GIVEN PASSAGE
----

Jyoti Chouhan

Personal information
- Date of birth: 6 July 1999 (age 27)
- Place of birth: Madhya Pradesh, India
- Position: Striker

Team information
- Current team: Bnot Netanya

Senior career*
- Years: Team / Apps / (Gls)
- DFA Dhar
- 2019–2020: Kenkre / 6 / (2)
- MUM- Footie First
- 2021–2022: Gokulam Kerala / 8 / (3)
- 2022–2024: Dinamo Zagreb / 25 / (18)
- 2025: → Misaka United FC (loan)
- 2025–2026: East Bengal / 7 / (1)
- 2026: Gokulam Kerala / 1 / (0)
- 2026-: Bnot Netanya / 0 / (0)

International career^{‡}
- 2023–: India / 7 / (1)

= Jyoti Chouhan =

Indian female footballer

Jyoti Chouhan (born 6 July 1999) is an Indian professional footballer who plays as a striker for the Ligat Nashim First Division club Bnot Netanya and the India national football team.

==Personal life==

Chouhan's father died when she was twelve years old. Chouhan has four sisters. She is a native of Sardarpur, India.

==Club career==

In 2022, Chouhan signed for Croatian side Dinamo Zagreb after doing well in the trials. She then helped the club winning the domestic league. She scored a hat-trick against Croatian side ZNK Agram, becoming the first Indian professional player to score a hat-trick for a European club. Previously, she played for Indian sides Kenkre and Gokulam Kerala, where she was regarded as one of the club's most important players.

----

PROVIDED DATA
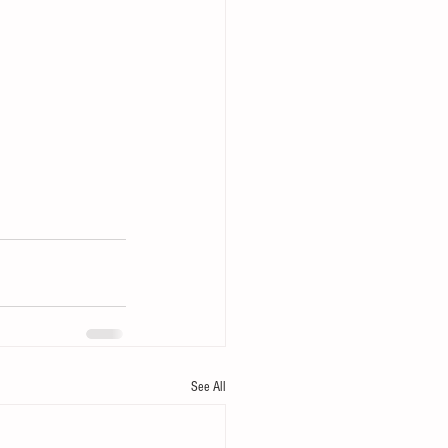
See All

----

WORK REQUIRED
Retype the part of the Jyoti Chouhan article starting with "Senior career*" and going on through "India / 7 / (1)", keeping every word as it appears.

WRITTEN RESPONSE
Senior career*
- Years: Team / Apps / (Gls)
- DFA Dhar
- 2019–2020: Kenkre / 6 / (2)
- MUM- Footie First
- 2021–2022: Gokulam Kerala / 8 / (3)
- 2022–2024: Dinamo Zagreb / 25 / (18)
- 2025: → Misaka United FC (loan)
- 2025–2026: East Bengal / 7 / (1)
- 2026: Gokulam Kerala / 1 / (0)
- 2026-: Bnot Netanya / 0 / (0)

International career^{‡}
- 2023–: India / 7 / (1)